(Records excerpted from a collection)
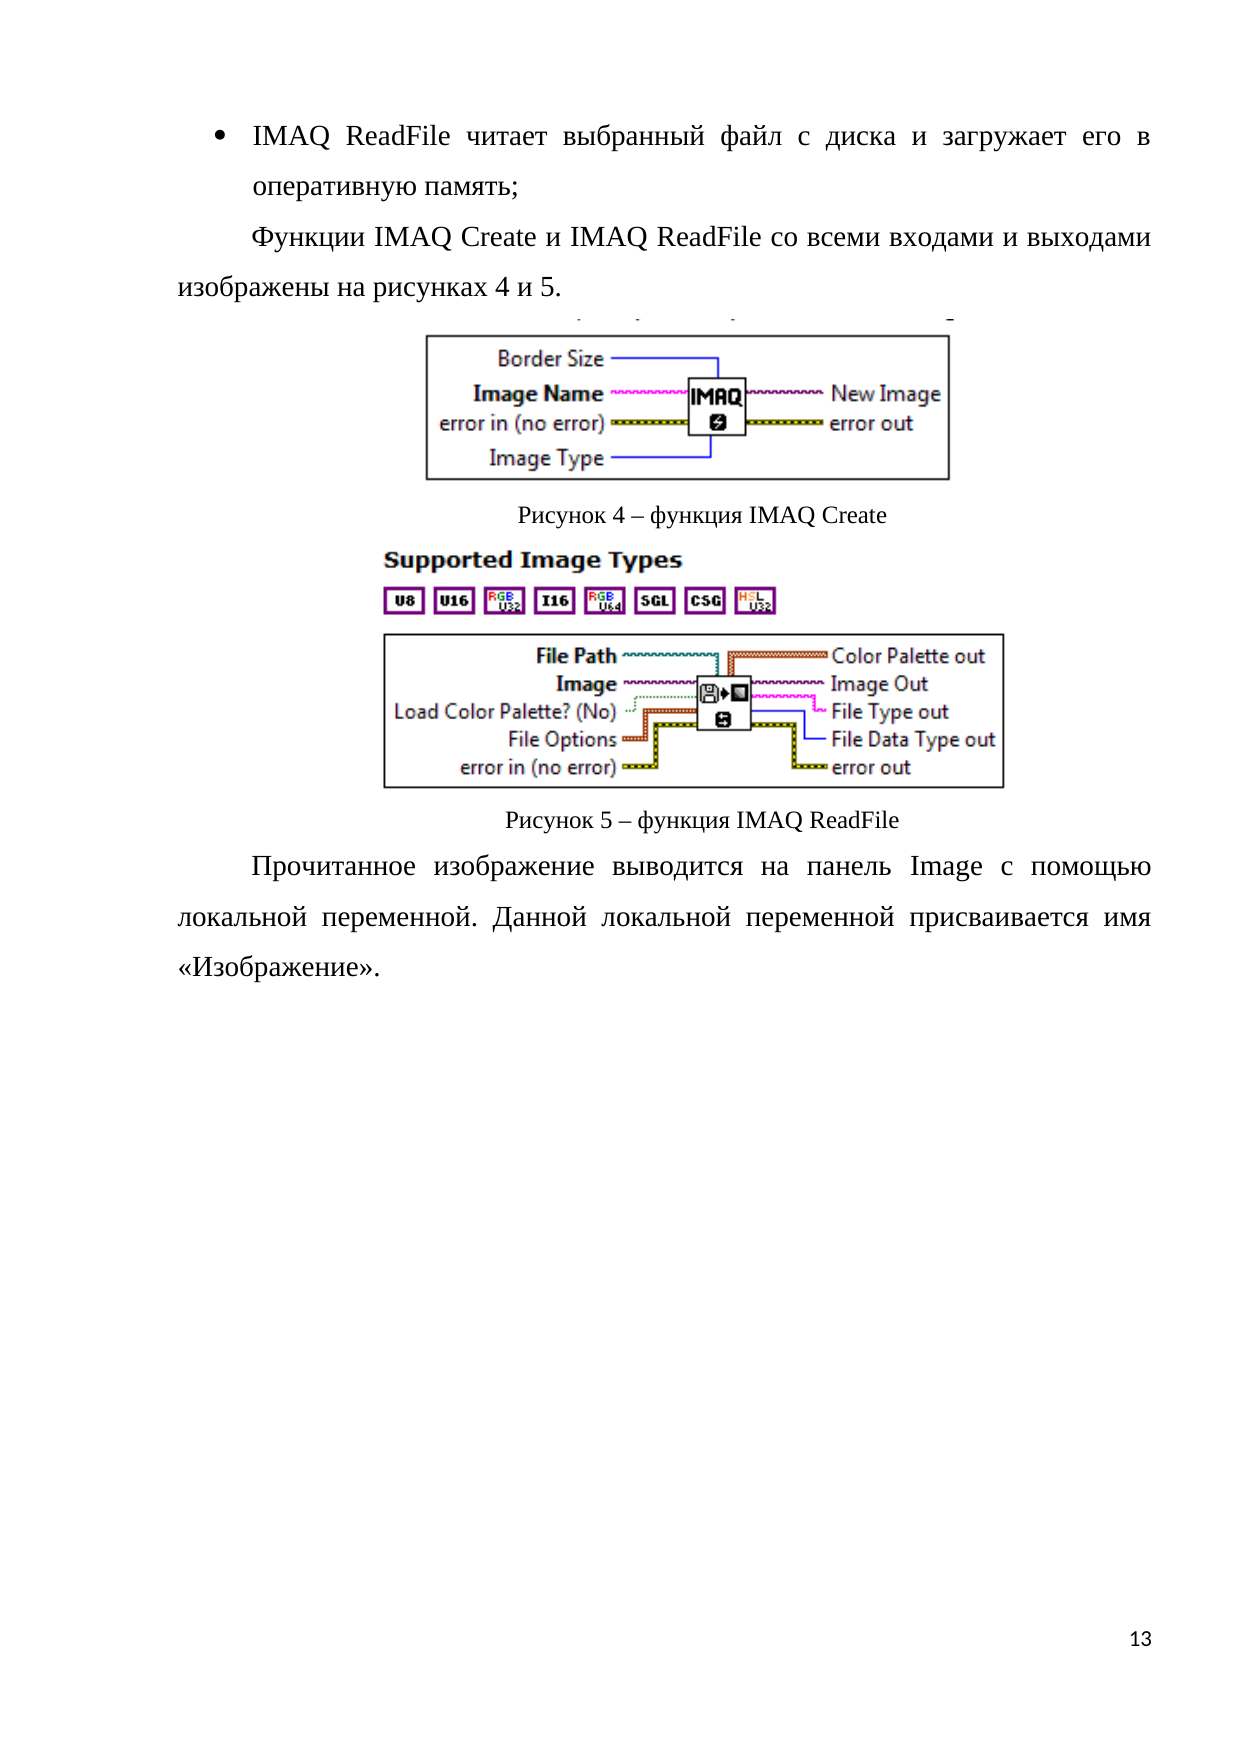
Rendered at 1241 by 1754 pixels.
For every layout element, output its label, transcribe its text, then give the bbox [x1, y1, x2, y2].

list Рисунок 4 – функция IMAQ Create [252, 500, 1152, 528]
picture [377, 542, 1027, 792]
picture [419, 319, 985, 486]
text Функции IMAQ Create и IMAQ ReadFile со всеми входами и выходами изображены на рисунках 4 и 5. [177, 219, 1152, 303]
text Прочитанное изображение выводится на панель Image с помощью локальной переменной. Данной локальной переменной присваивается имя «Изображение». [177, 848, 1152, 982]
list IMAQ ReadFile читает выбранный файл с диска и загружает его в оперативную память; [215, 118, 1152, 202]
list Рисунок 5 – функция IMAQ ReadFile [252, 805, 1152, 834]
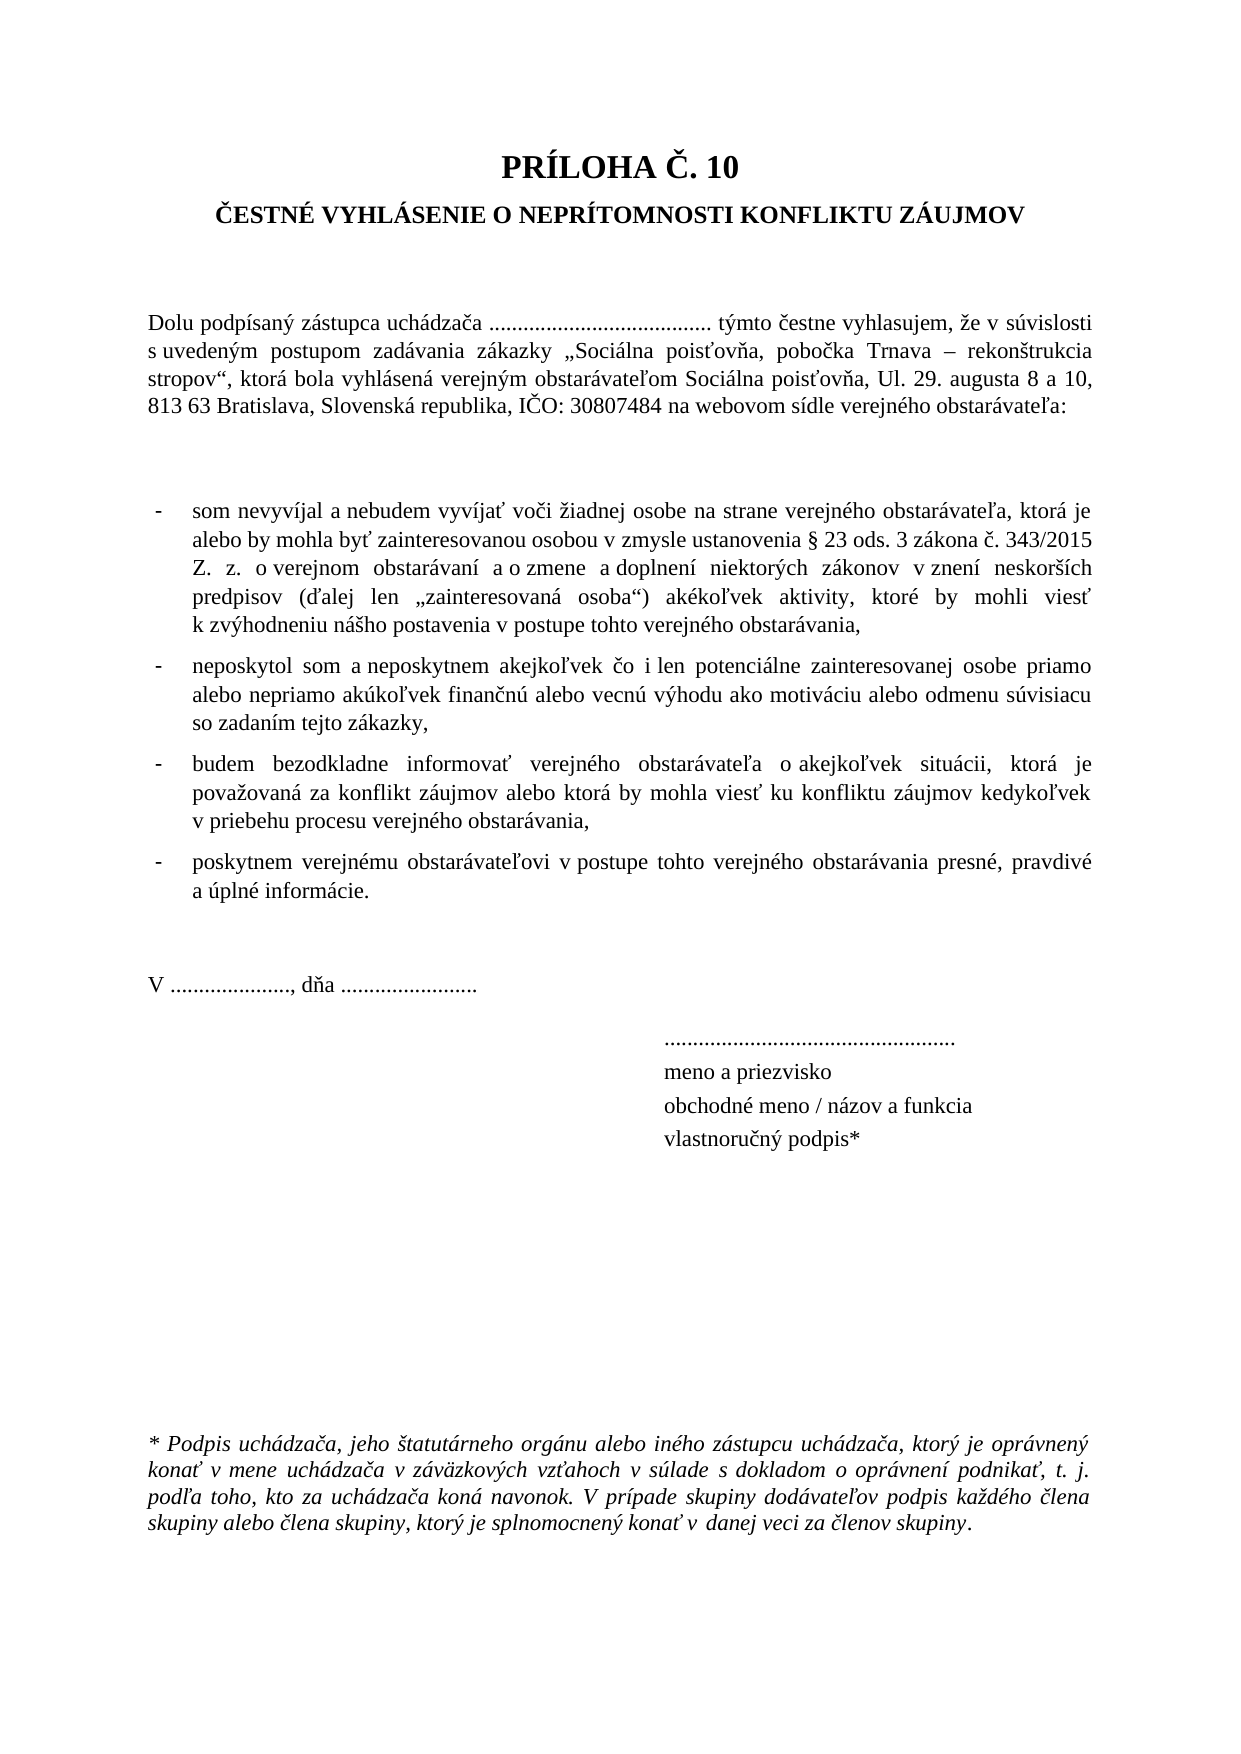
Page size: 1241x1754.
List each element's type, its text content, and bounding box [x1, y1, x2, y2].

subtitle ČESTNÉ VYHLÁSENIE O NEPRÍTOMNOSTI KONFLIKTU ZÁUJMOV [148, 200, 1092, 229]
subtitle PRÍLOHA Č. 10 [148, 148, 1092, 186]
list neposkytol som a neposkytnem akejkoľvek čo i len potenciálne zainteresovanej osobe priamo alebo nepriamo akúkoľvek finančnú alebo vecnú výhodu ako motiváciu alebo odmenu súvisiacu so zadaním tejto zákazky, [154, 652, 1092, 736]
text Dolu podpísaný zástupca uchádzača ....................................... týmto čestne vyhlasujem, že v súvislosti s uvedeným postupom zadávania zákazky „Sociálna poisťovňa, pobočka Trnava – rekonštrukcia stropov“, ktorá bola vyhlásená verejným obstarávateľom Sociálna poisťovňa, Ul. 29. augusta 8 a 10, 813 63 Bratislava, Slovenská republika, IČO: 30807484 na webovom sídle verejného obstarávateľa: [148, 309, 1092, 419]
text meno a priezvisko [148, 1058, 1092, 1084]
text vlastnoručný podpis* [148, 1126, 1092, 1152]
text obchodné meno / názov a funkcia [148, 1092, 1092, 1118]
list som nevyvíjal a nebudem vyvíjať voči žiadnej osobe na strane verejného obstarávateľa, ktorá je alebo by mohla byť zainteresovanou osobou v zmysle ustanovenia § 23 ods. 3 zákona č. 343/2015 Z. z. o verejnom obstarávaní a o zmene a doplnení niektorých zákonov v znení neskorších predpisov (ďalej len „zainteresovaná osoba“) akékoľvek aktivity, ktoré by mohli viesť k zvýhodneniu nášho postavenia v postupe tohto verejného obstarávania, [154, 497, 1092, 638]
list poskytnem verejnému obstarávateľovi v postupe tohto verejného obstarávania presné, pravdivé a úplné informácie. [154, 848, 1092, 903]
text ................................................... [148, 1024, 1092, 1050]
list budem bezodkladne informovať verejného obstarávateľa o akejkoľvek situácii, ktorá je považovaná za konflikt záujmov alebo ktorá by mohla viesť ku konfliktu záujmov kedykoľvek v priebehu procesu verejného obstarávania, [154, 750, 1092, 833]
text * Podpis uchádzača, jeho štatutárneho orgánu alebo iného zástupcu uchádzača, ktorý je oprávnený konať v mene uchádzača v záväzkových vzťahoch v súlade s dokladom o oprávnení podnikať, t. j. podľa toho, kto za uchádzača koná navonok. V prípade skupiny dodávateľov podpis každého člena skupiny alebo člena skupiny, ktorý je splnomocnený konať v danej veci za členov skupiny. [148, 1430, 1092, 1536]
text V ....................., dňa ........................ [148, 971, 1092, 998]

**Problem:**
Check each line of the data for "subtitle". Copy the lines where it turns up.

**Your solution:**
subtitle ČESTNÉ VYHLÁSENIE O NEPRÍTOMNOSTI KONFLIKTU ZÁUJMOV [148, 200, 1092, 229]
subtitle PRÍLOHA Č. 10 [148, 148, 1092, 186]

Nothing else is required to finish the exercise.